The e-Book format is less costly and much more user-friendly. The e-Book is a much less expensive product to produce and deliver. Its digital format allows companies to distribute their product over the internet and to the e-Book readers by wireless connections. The e-Book reader can carry more than 1500 books. The user, then, can carry many books in the space of one paperback. This technology is not going to shrink nor pass away, no matter what publishers decide to do with their most popular new book titles. The cost of book publishing is simply going to plummet. But the revenues available to the industry over time should increase dramatically as new customers enter the market.

This e-Book market is an entirely new market. The e-Book offers opportunities to do things never before possible with hard cover books. The digital format allows companies to provide “special features” that enhance the attractiveness of the e-Book. These special features could include such benefits as interviews with the author, in-person video reviews by some of the country’s best book reviewers and videos of the geographic settings in the book, among others. There will be a lot of these new features (See “Audio Tip #29: Positive vs. Negative Volatility” on StrategyStreet.com). These new features, along with the much lower prices charged, will bring a whole new set of e-Book customers into the marketplace. Many of these new customers are not candidates for the $27 hard cover product. They will be happy buyers of the e-Book at $10 with its enhanced features.

A fourth member of the major book publishers, Macmillan, has developed a more creative and more promising approach. This approach envisions the release of an e-Book version of its best sellers on the same day as the hard cover book hits the shelves. The company envisions a “special edition” of the e-Book. This special edition will cost the same as the hard cover book and will be on the market for only 90 days. The special edition will include author interviews and reading guides, along with other material. At the end of 90 days, the special edition will discontinue and the company will issue the standard e-Book format at the lower standard e-Book price.

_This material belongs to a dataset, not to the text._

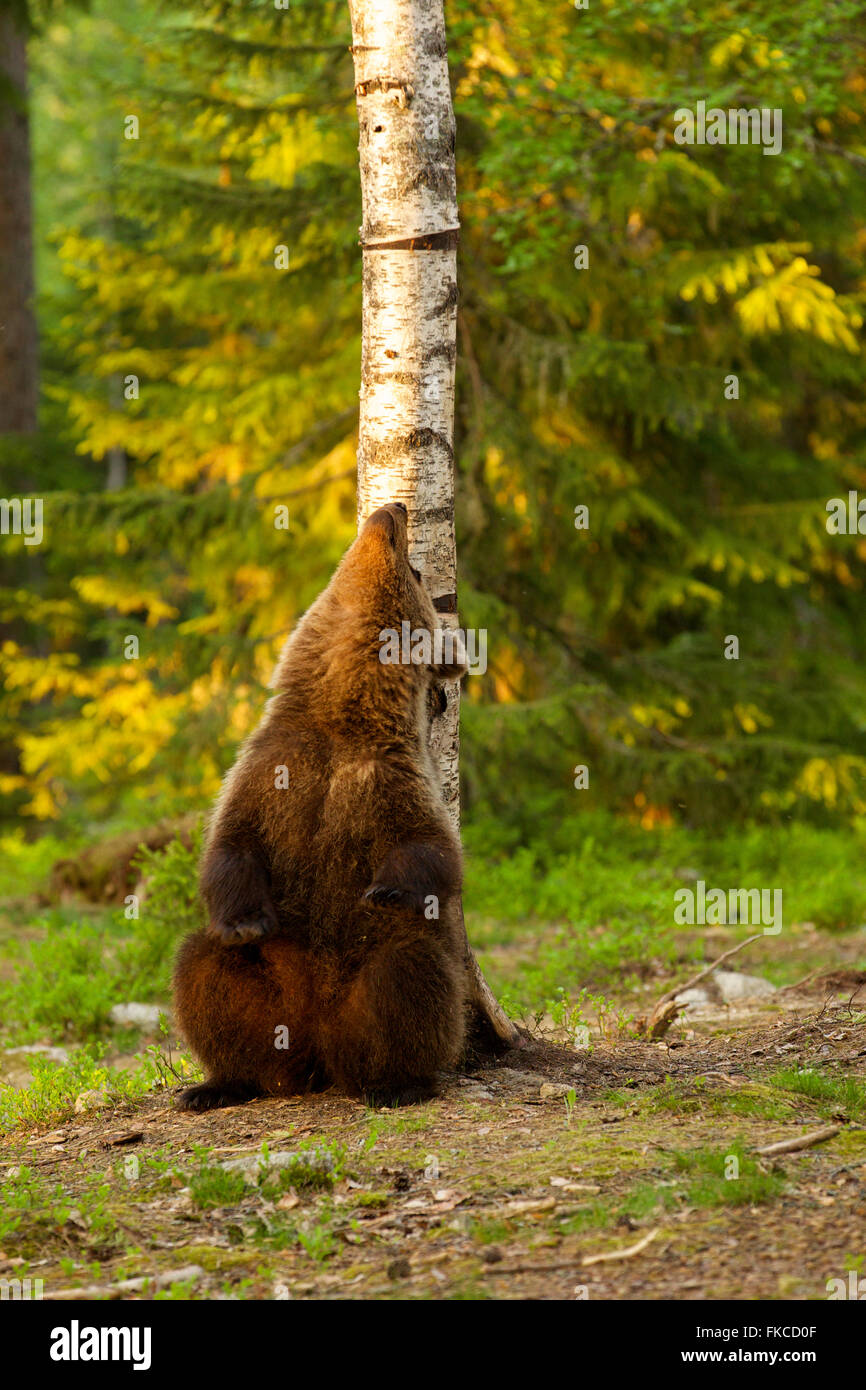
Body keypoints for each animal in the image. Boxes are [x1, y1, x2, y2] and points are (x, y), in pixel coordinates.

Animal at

The publishing industry will fail at its delay experiment. They would be better off embracing the new technology, with its potential for extra Functions and ease-of-use, and then spending the next few years reducing the scale of the paper-based cost structure they carry today. My guess is that a hybrid version of the Macmillan experiment will eventually emerge. Under this hybrid version, all of the most popular books will be available in e-Book format, along with many function enhancements, like those in the Macmillan special edition, for a price a few dollars above the standard e-Book price, but at least 25% below the hard cover price. This approach ensures a much better value proposition for the e-Book customer, builds the e-Book market, and should allow the industry to make an attractive profit at the lower price, due to the much lower cost of production and distribution. Over time, the higher price of the most popular e-Books would gradually fall to the price of the standard e-Book in the market place so that the publisher may reap the rewards from customers willing to wait for a lower price on a good product.